At first I thought the 197.8 urban area of a million was a typo on Wikipedia, until a NOLA poster came and pretty much told me off. New Orleans pre katrina had a million people in just 197.8 sq mi.
SF is not like a East coast city, it's a dense west coast city, like NOLA is to the south. But since SF and East Coast Cities are group together by default New Orleans is comparable.
At first I thought the 197.8 urban area of a million was a typo on Wikipedia, until a NOLA poster came and pretty much told me off. New Orleans pre katrina had a million people in just 197.8 sq mi.

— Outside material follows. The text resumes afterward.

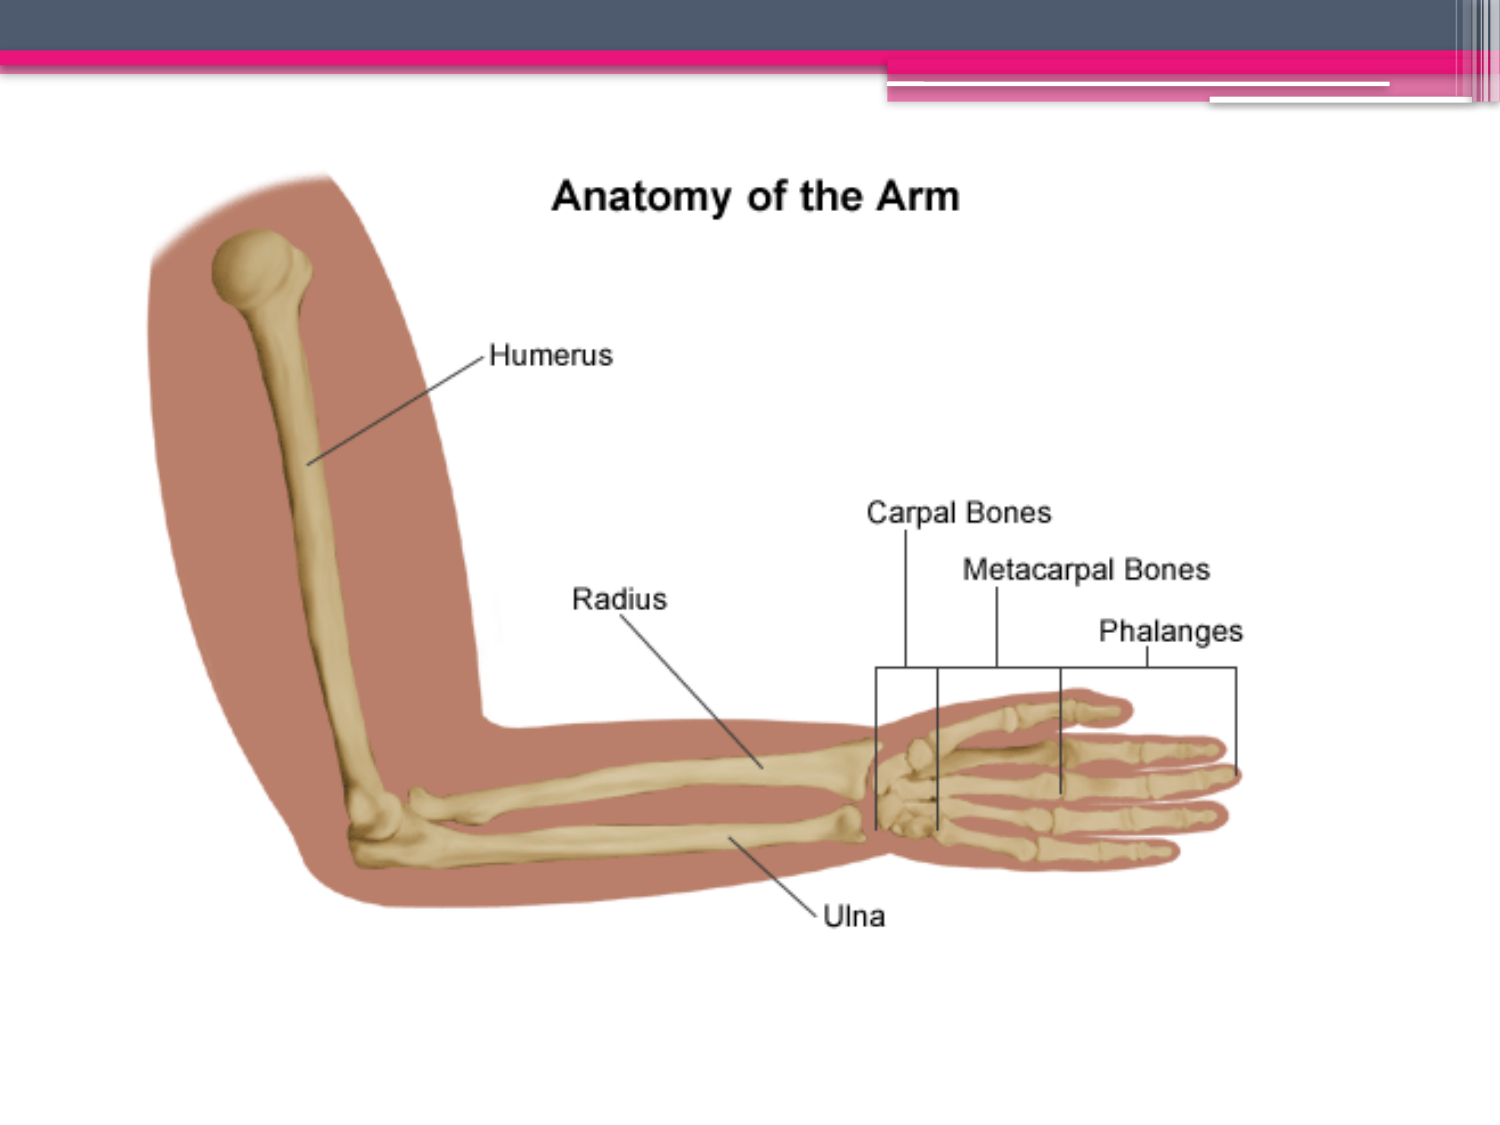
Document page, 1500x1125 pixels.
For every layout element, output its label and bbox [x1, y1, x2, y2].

picture [112, 154, 1320, 976]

It has actually gained more people. On December 22nd 2011 it is approximately 1,346,729 up from 1.1 million. The population in the metro is growing along with the city. New Orleans was the fastest growing city in the nation and continues to grow. Katrina was only a temporary setback as the city has suffered many disasters in the past. This is nothing new and some people don't even realize it's growing population today. Source: http://www.census.gov/newsroom/relea...n/cb09-99.html
Last edited by urbanologist; 12-22-2011 at 02:19 PM..
I never understood the "most unique in the world" claim. Think I've seen it in some brochure as well. What's the basis for this claim? More unique than Venice? Amsterdam? Rio? New York? I don't get it...
Unique as in there is no city like New Orleans...none. It's interesting that there are cities across the country trying to reinvent themselves or look to other cities. New Orleans doesn't have to. It's that unique What is the most unique is pretty subjective anyway so that's neither here nor there.
100 years ago it may have been but has since fallen prey to many of the problems that plague all of the Mississippi delta cities, such has high crime, unemployment, and poverty. Today, it's barely a step above Charleston and Savannah.
Let me know when Charleston and Savannah get this big and become a major seaport city.